Los poderes centrales son protectores del individuo y de las minorías contra las posibles extralimitaciones de los poderes autonómicos

El vilipendio de la autonomía real en aras de la soberanía imaginada pone de manifiesto la renuncia de los nacionalistas catalanes al catalanismo político, pues la autonomía es consustancial al proyecto catalanista. De hecho, no parece exagerado afirmar que el Estado autonómico es la culminación de ese proyecto teorizado por Valentí Almirall en Lo Catalanisme (1886), que, en contra de lo que sostiene el revisionismo que todo lo reinterpreta para justificar la secesión, nunca fue una idea exclusivista sino una propuesta extensible “a les demés regions” que dé como resultado “un sistema complet i harmònic d’organització dintre d’Espanya”. El Estado de las autonomías, ni más ni menos.

Ahora, quienes llevan años renegando de la autonomía se rasgan las vestiduras cuando el Gobierno central, con el beneplácito del PSOE y de Ciudadanos, anuncia la activación del artículo 155 de la Constitución para restablecer en Cataluña el orden constitucional y estatutario que los partidos independentistas liquidaron en el Parlament los días 6 y 7 de septiembre. Parece que ahora descubren que la autonomía no era una ficción, que no era de fireta, sino real, extensa y profunda. Pero se enfrentan al problema de que, para justificar su deriva rupturista, han adulterado tanto la realidad mediante “hechos alternativos” que su postrera reivindicación de la autonomía resulta cuando menos paradójica, por no decir grotesca.

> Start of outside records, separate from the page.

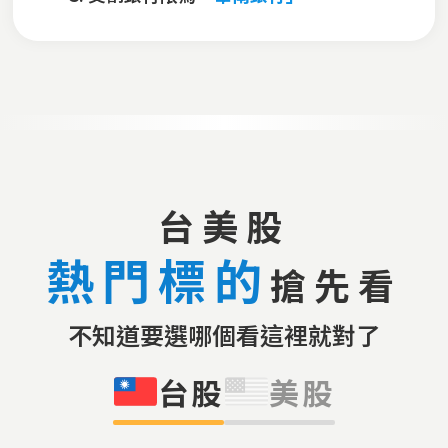
台美股
熱門標的
搶先看
不知道要選哪個看這裡就對了
台股
美股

En un Estado compuesto como el nuestro un autogobierno amplio y fuerte favorece la libertad de las diferentes comunidades protegiéndolas de las posibles extralimitaciones de los poderes centrales del Estado, pero -como dice Alexander Hamilton en El Federalista- los resultados de un sistema basado en la descentralización política solo serán buenos en la medida en que las distintas partes no puedan llegar a destruir la legítima y necesaria autoridad del conjunto. A este tenor, los poderes centrales son protectores del individuo y de las minorías contra las posibles extralimitaciones de los poderes autonómicos con los que están en relación inmediata y directa. Es urgente reponer en Cataluña el orden constitucional y recuperar el autogobierno, pilares fundamentales e irrenunciables de nuestra libertad y convivencia.

Ignacio Martín Blanco es periodista y politólogo.